Since we are trying to act in a legal way it's important to understand the policy of the choosen bug-bounty program. This step is required because submissions could be denied or juritical pursued. Summarize the information in e.g. a text-file (which will be your "database") or develop yourself a small application for holding target information.


An example

Target: "GoodRX" (https://hackerone.com/goodrx)

Scope:

- www.goodrx.com (Main)
- gold.goodrx.com
- heydoctor.goodrx.com

- com.goodrx (App)
- com.goodrx.iphone

Not accepted:

- CSRF login/logout/non-sensitive
- MitM / physical
- Best practises (SSL/TLS)
- DDoS
- Content-Spoofing/Text-Injection
- Username enumeration login/logout
- Brute Force
- Clickjacking (X-Frame-Options)
- Non HttpOnly/Secure flagged cookies 
- Vulnerabilities in other assets

If you're familiar with the topic and it's terms:

T:    https://hackerone.com/goodrx
S:    goodrx.com (Main), gold., heydoctor.
N:   CSRF(IO),MitM,SSL/TLS,DDoS,CI/TI,UE(IO),BF,CJ,HttpOnly/Secure

d2

You can see that the company declared some vulnerabilities within it's policy which are "Out of Scope". Read and understand these but don't give too much attention (it can hurt your creativity):

  • Out-of-scope vulnerabilities can be transfered in-scope (chaining)
  • Best practise != security vulnerability
  • DDoS/Brute Force is only about the capacity
  • Social Engineering/Physical Security are other fields

It' also important to choose where to start (setting the entry-point).
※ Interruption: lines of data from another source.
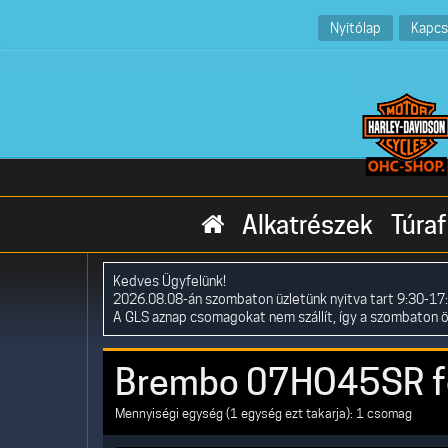
Nyitólap
Kapcs
Alkatrészek
Túraf
Kedves Ügyfelünk!
2026.08.08-án szombaton üzletünk nyitva tart 9:30-17:
A GLS aznap csomagokat nem szállít, így a szombaton 
Brembo 07HO45SR f
Mennyiségi egység (1 egység ezt takarja): 1 csomag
The main-application has probably the most impact but other participants might already tested the hell out of it (except if you're the choosen one).


2.) Prepare your "lab"

After locking our target it's time to sharpen our tools and arrange the penetration test. Since the target might differ in it's type (network, binary, web-application, app) it's useful to have a customized VM for each type of target (especially for android/ios apps). I recommend starting with Kali Linux and Android Tamer (it eliminates the extra expense for setting up your own distro).

It's also important to prepare some kind of documentation (a simple text-file with some columns is enough to start with; you might later setup some open-source software or develop your own [recommend!]).

Finally I highly suggest using a VPN. Some targets might block/blacklist your IP address, which can slow down your actions.